To get a sense of how tough this problem is statistically, suppose we're trying to estimate the probability of some disaster happening in a given year. It hasn't happened in any of the last 100 years, and we don't have any data from before that. Let's get a 95% confidence interval for the disaster probability: Well, if we suppose that the disasters occur in any year independently, and the true (fixed) disaster proportion is $p$, then the probability of having seen no disasters so far is $(1 - p)^{100}$. To get a 1-sided 95% confidence interval, we set this probability between $0.05$ and $1.0$, and get $p \in [0, 1 - 0.05^{1/100}] = [0, 0.0295]$. So with 95% confidence, the yearly disaster probability could be as large as 3% a year, which is large enough to plan for, or as small as 0, which means we have no problem.

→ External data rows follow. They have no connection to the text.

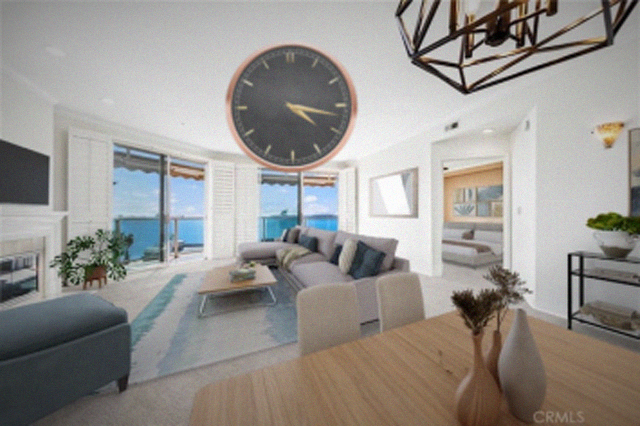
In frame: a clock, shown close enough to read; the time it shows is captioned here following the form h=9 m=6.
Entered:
h=4 m=17
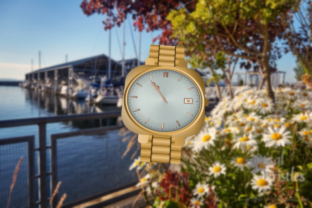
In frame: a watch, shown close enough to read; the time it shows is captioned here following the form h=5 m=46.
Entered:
h=10 m=54
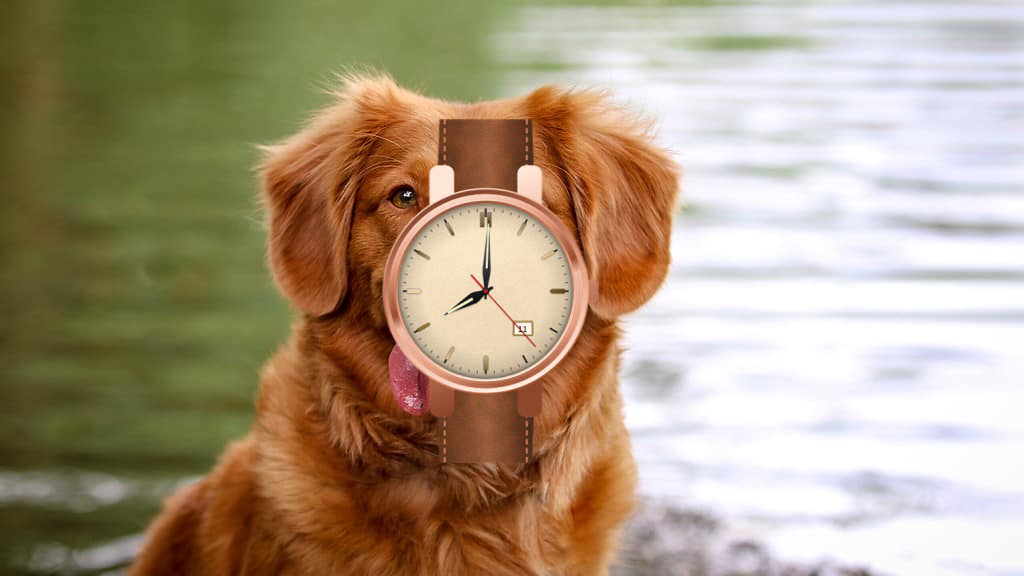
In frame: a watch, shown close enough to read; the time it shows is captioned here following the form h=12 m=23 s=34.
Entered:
h=8 m=0 s=23
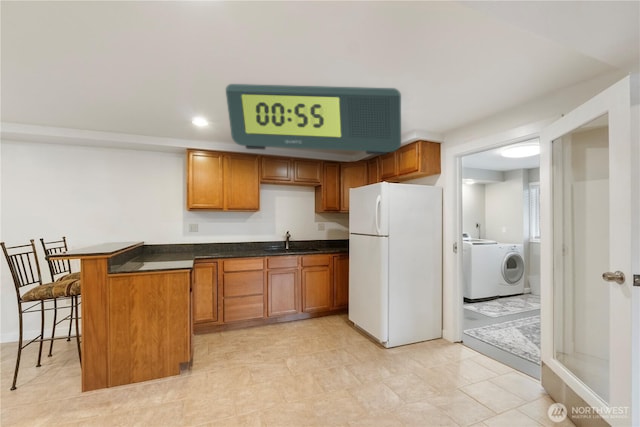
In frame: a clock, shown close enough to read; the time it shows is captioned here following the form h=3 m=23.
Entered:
h=0 m=55
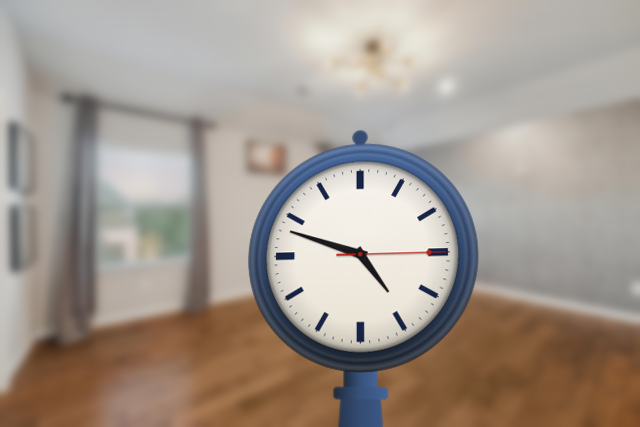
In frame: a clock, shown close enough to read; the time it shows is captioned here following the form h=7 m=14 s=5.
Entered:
h=4 m=48 s=15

In other words, despite a hundred years worth of data, we still don't know whether or not to plan for disaster! What can we do about this? Here are three general strategies:
Firstly, we can sometimes expand the amount of data we have by looking at "semi-parallel universes". Perhaps any given city has only a hundred years of disaster data, but collectively, the world's cities have many times more. It's probably possible to use this auxiliary data, for example, to quantify how summer temperatures and population densities contribute to the risk and cost of major fires. Or you could look at climbing statistics to determine the rate at which strong, careful climbers fall. Incorporating these horizontal parallels seems to work well for many insurance problems.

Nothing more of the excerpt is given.